Karadeniz, İç Anadolu ve Doğu Anadolu'da evet oylarının çıktığının altını çizen İsmail Kaplan, MHP'nin Orta Anadolu ve Karadeniz'deki oylarının hayır doğrultusunda değil evet doğrultusunda çıktığını belirtti. Karadeniz ve Orta Anadolu'daki Kürt düşmanlığının esas olarak askerdeki ölümlere bağlı olduğuna değinerek buralarda ateşkesin sağlanabilmesiyle hükümet önemli bir koz yakalayabildiğini ve bölgedeki milliyetçi oyları da etrafına toparlayabildiğini anlattı. Doğrudan doğruya Kürtlerle fiziksel temasın daha gelişmiş olduğu yörelerde ise böyle bir durumun olmadığını, MHP'nin bu bölgelerde oylarını koruyabildiğine işaret etti. Buradan yola çıkarak "MHP'nin, şovenizmin etkisini, şartlanmışlığı kırabilmemiz önemli bir görev olarak karşımıza çıkıyor. Emekçilerin etnik temelde ya da başka bir temelde bölmekten kaçınmalıyız." dedi.

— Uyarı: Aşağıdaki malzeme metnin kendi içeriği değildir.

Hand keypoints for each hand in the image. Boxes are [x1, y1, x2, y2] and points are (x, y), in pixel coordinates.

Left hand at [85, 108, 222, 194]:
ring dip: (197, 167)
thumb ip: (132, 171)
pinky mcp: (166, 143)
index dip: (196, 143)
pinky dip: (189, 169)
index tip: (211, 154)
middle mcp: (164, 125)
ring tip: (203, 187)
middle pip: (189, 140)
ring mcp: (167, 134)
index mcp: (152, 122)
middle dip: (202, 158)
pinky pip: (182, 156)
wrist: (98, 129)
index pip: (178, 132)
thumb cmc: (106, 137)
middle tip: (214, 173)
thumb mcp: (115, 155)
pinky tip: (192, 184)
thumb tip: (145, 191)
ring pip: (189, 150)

Dinsel temelde baktığımızda Alevi oylarının neredeyse tamamının hayır çıktığını bunun nedeninin ise hükümetin son dönemlerde Alevi düşmanlığını işlemesiydi denilen sunuşta bütün dinsel, Sünni, gerici, karşı devrimci kesimleri birleştiren AKP stratejisine karşı Alevi kesimin kendini savunmak için hayıra döndüğü tespiti yapıldı.

CHP'nin durağanlaşmış olan oylarını arttırdığını belli kesimlere uzanabilmiş olduğunu ama sonuç sağlayacak bir başarıya ulaşamadığı vurgulandı.

Söyleşide Kürt ulusal hareketinin boykot çalışmasının hükümetle yapılan bazı pazarlıkların etkinsinde kaldığı Marksist-Leninist teoride ortaya konulan boykot anlamında, kitleleri var olan düzenin sınırlarının dışına taşıyan bir hücum anlamında başarısız bir boykot olduğu belirtildi. Nitekim boykotla Kürt ulusal hareketinin etki alanının sırırları çizilebilmiş olmasına karşın "gücümüz var, demokratik özerkliği gerçekleştireceğiz" söylemini karşılamaktan uzak kaldığı anlatıldı. Son tahlilde ise hükümetin politikalarını etki altına almayı başaramadıkları belirtildi.

Boykot edenlerle hayır diyenler bir araya gelemezlerse bu dağınıklık düzen sahiplerine hizmet edecektir, tespitinin yapıldığı söyleşide pasif boykotun egemenleri siyaset aritmetiği alanında bile etkileyemediği hatırlatıldı.